On Thu, May 23, 2002 at 04:32:39PM -0700, Karl E. Jorgensen wrote:
> On Thu, May 23, 2002 at 02:38:15PM -0700, Petro wrote:
<major snipage>
> >     Yes. Or just figuring out if there is even a wreck, how it
> happened
> >     etc. 
> > > with the intent of restoring the "wreckage" rather than scrapping
> it.
> > > Reread the quoted text from Karl.
> >     I know what he is saying, and he's right in a limited way. If your
> >     entire ability to administer a system envolves unpacking .debs and
> >     answering the configure questions they ask, a static shell is
> >     pointless. 
> >     I'm not in that position. 
> 
> I have to disagree with your implication ("entire ability"....).  I
> suspect that you have some high levels of frustration showing through
> here.

    Yes, there is some level of frustration. 

> My previous post was assuming:
> a)  you have hosed some essential library - ld-linux, libc, whatever. 
> b)  you want to repair it (later on it transpired that you were happy
> just
>     to rescue the data before scrapping the lot, which will mean a
>     different approach).
> 
> With that in mind, you may well want to re-extract the damaged file(s)
> out of a .deb  (e.g. one you have conveniently left floating around in
> /var/cache/apt/archives).

    If one has a small set of utilities that do not depend on external
    libraries, a SA with a bit of creative thinking and nimble fingers
    can accomplish a lot. 

    The others (those without creative thinking and nimble fingers) are
    screwed blue anyway. 

    The desire is for a small set of standard tools statically compiled
    so *IF NOTHING ELSE* I can determine just how badly a system is
    horked.
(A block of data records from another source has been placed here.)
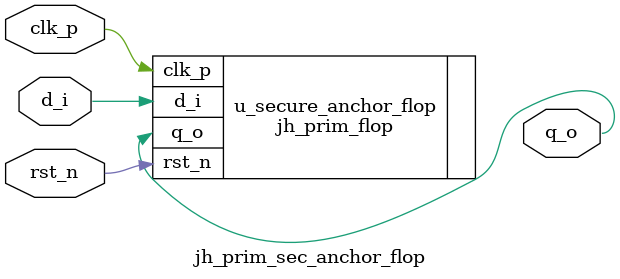
<source format=sv>

`include "jh_prim_assert.svh"

module jh_prim_sec_anchor_flop #(
  parameter int               Width      = 1,
  parameter logic [Width-1:0] ResetValue = 0
) (
  input                    clk_p,
  input                    rst_n,
  input        [Width-1:0] d_i,
  output logic [Width-1:0] q_o
);

  jh_prim_flop #(
    .Width(Width),
    .ResetValue(ResetValue)
  ) u_secure_anchor_flop (
    .clk_p,
    .rst_n,
    .d_i,
    .q_o
  );

endmodule

</source>
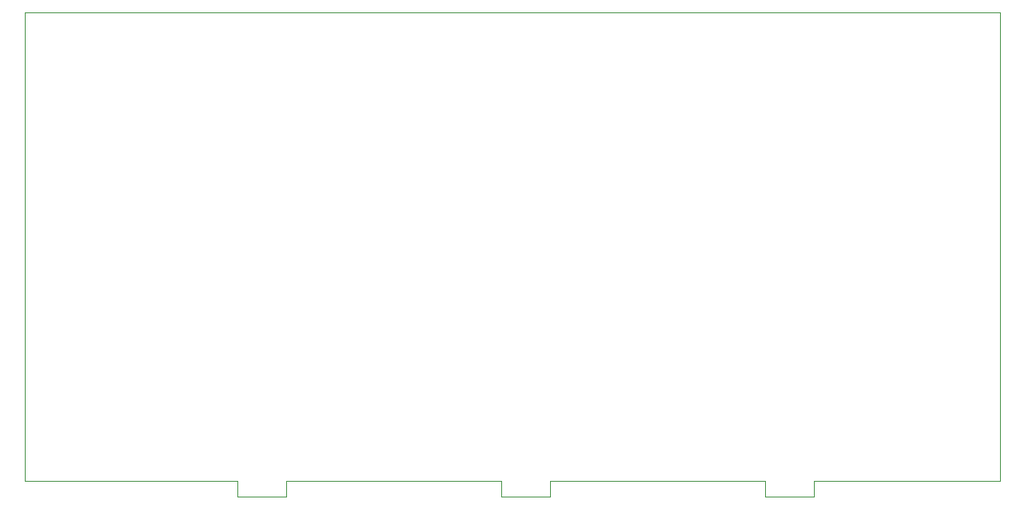
<source format=gbr>
G04 #@! TF.GenerationSoftware,KiCad,Pcbnew,(6.0.0)*
G04 #@! TF.CreationDate,2022-12-26T17:37:20+03:00*
G04 #@! TF.ProjectId,nixie display,6e697869-6520-4646-9973-706c61792e6b,rev?*
G04 #@! TF.SameCoordinates,Original*
G04 #@! TF.FileFunction,Profile,NP*
%FSLAX46Y46*%
G04 Gerber Fmt 4.6, Leading zero omitted, Abs format (unit mm)*
G04 Created by KiCad (PCBNEW (6.0.0)) date 2022-12-26 17:37:20*
%MOMM*%
%LPD*%
G01*
G04 APERTURE LIST*
G04 #@! TA.AperFunction,Profile*
%ADD10C,0.050000*%
G04 #@! TD*
G04 APERTURE END LIST*
D10*
X110200000Y-100000000D02*
X110200000Y-52000000D01*
X132000000Y-100000000D02*
X110200000Y-100000000D01*
X159000000Y-100000000D02*
X137000000Y-100000000D01*
X186000000Y-100000000D02*
X164000000Y-100000000D01*
X164000000Y-101600000D02*
X164000000Y-100000000D01*
X186000000Y-100000000D02*
X186000000Y-101600000D01*
X210000000Y-99000000D02*
X210000000Y-100000000D01*
X137000000Y-101600000D02*
X137000000Y-100000000D01*
X159000000Y-101600000D02*
X164000000Y-101600000D01*
X159000000Y-100000000D02*
X159000000Y-101600000D01*
X191000000Y-101600000D02*
X191000000Y-100000000D01*
X186000000Y-101600000D02*
X191000000Y-101600000D01*
X132000000Y-100000000D02*
X132000000Y-101600000D01*
X110200000Y-52000000D02*
X210000000Y-52000000D01*
X210000000Y-100000000D02*
X191000000Y-100000000D01*
X210000000Y-52000000D02*
X210000000Y-99000000D01*
X132000000Y-101600000D02*
X137000000Y-101600000D01*
M02*

</source>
There are about 37.38 billion ways a system can wind up in
    an unstable or stochastic state, from mv * .. in /lib (I a much more
    complex and lengthy equivelent of that in a shell script on a OS X
    box 2 weeks ago) to memory or filehandle exhaustion, to a corrupt
    file etc. 

    Some of these *do* require a reinstall. Some of these just require a
    reboot. Others require different handling. 

    In an installation with more than 1 computer, and the right tools
    statically linked, most would not require the ability to extract
    .debs, but if all that requires is ar and gzip, then that's not too
    much to ask. 

    I'm starting a list of tools that should be available in a static
    format. I don't know what I'm going to so about it yet, but I have
    discovered a wierdness in bash debian source package. 

    There is a define in debian/rules in that package that is: 
    # build a statically linked bash?
    with_static = yes


    However, the default rules file doesn't use it anywhere, and
    adding:
ifeq ($(with_static),yes)
     conf_args += --enable-static-link
endif

    to what appears to be the appropriate section gives this diff:
    115,117c115,117
< LIBS = $(BUILTINS_LIB) $(LIBRARIES) 
< LDFLAGS =  -static $(STATIC_LD) $(LOCAL_LDFLAGS) $(PROFILE_FLAGS) $(CFLAGS)
< STATIC_LD = -static
---
> LIBS = $(BUILTINS_LIB) $(LIBRARIES) -ldl 
> LDFLAGS =  $(STATIC_LD) $(LOCAL_LDFLAGS) $(PROFILE_FLAGS)
> $(CFLAGS)
> STATIC_LD = 

    Which, oddly enough doesn't seem to build a static bash executable. 

    Hmmm...


-- 
My last cigarette was roughly 32 days, 14 hours, 7 minutes ago.